United Airlines Holdings Inc (NASDAQ:UAL) CEO Scott Kirby spent part of his company’s Q1 earnings call Tuesday publicly lobbying against the Trump administration’s looming rescue of Spirit Aviation Holdings (OTC:FLYYQ), calling the discount carrier’s business model “fundamentally flawed” and arguing no federal intervention was warranted.

Kalshi traders are pricing it to happen anyway.

What Kirby Said

“I feel bad for the people of Spirit, but it’s been pretty obvious that Spirit’s business model was fundamentally flawed and the airline was not going to be able to make it or ever cover their cash operating costs. So I hope that doesn’t happen,” Kirby said.

He framed the broader industry case against a bailout just as bluntly.

“Well run airlines are still solidly profitable even in this environment as you can see from United. I don’t think this crisis is anywhere near big enough to cause the need for an airline bailout.”

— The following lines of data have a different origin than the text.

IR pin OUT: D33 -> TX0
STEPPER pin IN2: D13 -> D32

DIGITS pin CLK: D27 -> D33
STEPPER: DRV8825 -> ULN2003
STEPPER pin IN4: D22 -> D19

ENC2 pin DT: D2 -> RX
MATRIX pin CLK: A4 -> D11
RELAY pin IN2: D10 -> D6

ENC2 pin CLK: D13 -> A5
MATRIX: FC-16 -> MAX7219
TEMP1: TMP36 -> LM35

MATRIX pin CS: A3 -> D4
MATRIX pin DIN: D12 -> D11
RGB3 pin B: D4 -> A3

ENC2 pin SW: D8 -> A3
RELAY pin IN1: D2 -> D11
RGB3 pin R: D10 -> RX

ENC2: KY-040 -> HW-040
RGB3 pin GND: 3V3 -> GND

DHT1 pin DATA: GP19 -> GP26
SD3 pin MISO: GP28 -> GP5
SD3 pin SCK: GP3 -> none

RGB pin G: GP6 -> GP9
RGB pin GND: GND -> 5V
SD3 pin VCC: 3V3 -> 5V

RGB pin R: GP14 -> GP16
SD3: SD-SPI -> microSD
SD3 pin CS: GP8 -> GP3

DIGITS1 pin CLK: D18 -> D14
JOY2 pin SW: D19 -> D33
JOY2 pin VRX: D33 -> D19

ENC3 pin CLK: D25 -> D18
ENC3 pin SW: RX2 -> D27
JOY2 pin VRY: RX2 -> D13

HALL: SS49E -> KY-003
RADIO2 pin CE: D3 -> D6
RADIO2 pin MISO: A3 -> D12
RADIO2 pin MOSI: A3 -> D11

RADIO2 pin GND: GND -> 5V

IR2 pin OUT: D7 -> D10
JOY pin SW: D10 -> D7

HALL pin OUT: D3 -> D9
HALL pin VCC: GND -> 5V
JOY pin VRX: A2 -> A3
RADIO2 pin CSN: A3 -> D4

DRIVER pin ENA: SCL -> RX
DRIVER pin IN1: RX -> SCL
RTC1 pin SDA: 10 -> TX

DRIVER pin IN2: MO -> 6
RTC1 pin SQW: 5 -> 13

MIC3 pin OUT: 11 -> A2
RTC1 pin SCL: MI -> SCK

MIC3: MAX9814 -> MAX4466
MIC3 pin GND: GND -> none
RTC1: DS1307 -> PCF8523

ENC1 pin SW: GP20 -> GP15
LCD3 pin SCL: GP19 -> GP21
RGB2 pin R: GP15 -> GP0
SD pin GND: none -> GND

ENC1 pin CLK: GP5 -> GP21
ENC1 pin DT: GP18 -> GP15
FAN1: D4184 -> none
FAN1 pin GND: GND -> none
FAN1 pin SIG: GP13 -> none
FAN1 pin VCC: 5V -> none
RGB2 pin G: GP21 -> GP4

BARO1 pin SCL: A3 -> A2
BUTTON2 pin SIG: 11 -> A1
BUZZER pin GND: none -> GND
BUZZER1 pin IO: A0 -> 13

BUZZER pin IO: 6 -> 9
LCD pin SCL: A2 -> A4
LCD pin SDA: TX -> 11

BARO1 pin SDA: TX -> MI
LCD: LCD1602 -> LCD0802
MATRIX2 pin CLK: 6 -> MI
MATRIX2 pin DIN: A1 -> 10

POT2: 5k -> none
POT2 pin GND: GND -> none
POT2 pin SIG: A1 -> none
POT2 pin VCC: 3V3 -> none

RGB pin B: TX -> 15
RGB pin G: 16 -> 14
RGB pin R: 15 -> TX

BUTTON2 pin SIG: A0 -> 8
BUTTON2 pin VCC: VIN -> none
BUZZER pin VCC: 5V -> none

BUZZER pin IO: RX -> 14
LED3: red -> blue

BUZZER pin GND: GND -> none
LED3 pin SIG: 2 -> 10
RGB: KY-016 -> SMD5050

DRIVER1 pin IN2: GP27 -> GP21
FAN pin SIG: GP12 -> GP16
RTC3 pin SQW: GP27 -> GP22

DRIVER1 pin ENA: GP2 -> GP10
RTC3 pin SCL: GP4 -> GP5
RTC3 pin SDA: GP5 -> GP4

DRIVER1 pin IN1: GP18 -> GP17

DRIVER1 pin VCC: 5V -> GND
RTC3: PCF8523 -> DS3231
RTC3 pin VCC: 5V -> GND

Kirby added that United had “so distanced” itself from the rest of the industry that a Spirit failure or rescue would have little material effect on the company either way.

What The Market Is Pricing

The Trump administration is reportedly in advanced talks on a roughly $500 million financing package for the bankrupt carrier, structured with equity warrants that could give the federal government a stake of up to 90%.

Commerce Secretary Howard Lutnick is said to be the main proponent of the ownership structure.

On Kalshi, the “Which companies will the US take a stake in this year?” contract is pricing Spirit at 64%, a majority implied probability that the bailout gets done.

That puts Spirit ahead of several other rumored names and in the same bucket as Intel Corp (NASDAQ:INTC) and USA Rare Earth Inc, both of which the administration has already taken equity positions in.

Polymarket’s tighter-dated Spirit-specific contract, which asks whether the stake happens by May 31, is sitting at around 56%.

Why It Matters For UAL

Kirby’s stance is not altruistic.

UAL shares are down around 20% year-to-date, trading today around $92 after the company slashed its 2026 guidance to $7-$11 per share from $12-$14 on surging jet fuel costs tied to the Iran war.

A federally backstopped Spirit flying with 90% government ownership and subsidized fuel exposure could distort pricing on domestic routes the legacy carriers were quietly expecting to absorb.

Delta Air Lines Inc (NYSE:DAL) CEO Ed Bastian offered a softer version of the same argument at a Fortune summit Wednesday, telling the audience that carriers “that compete purely on low price — and haven’t returned their cost of capital in years — face the consequences of the current fuel environment,” and reeling off the names of airlines that have gone extinct.

Several Republican senators including Ted Cruz (R-TX) and Tom Cotton (R-AR) have also come out against the bailout.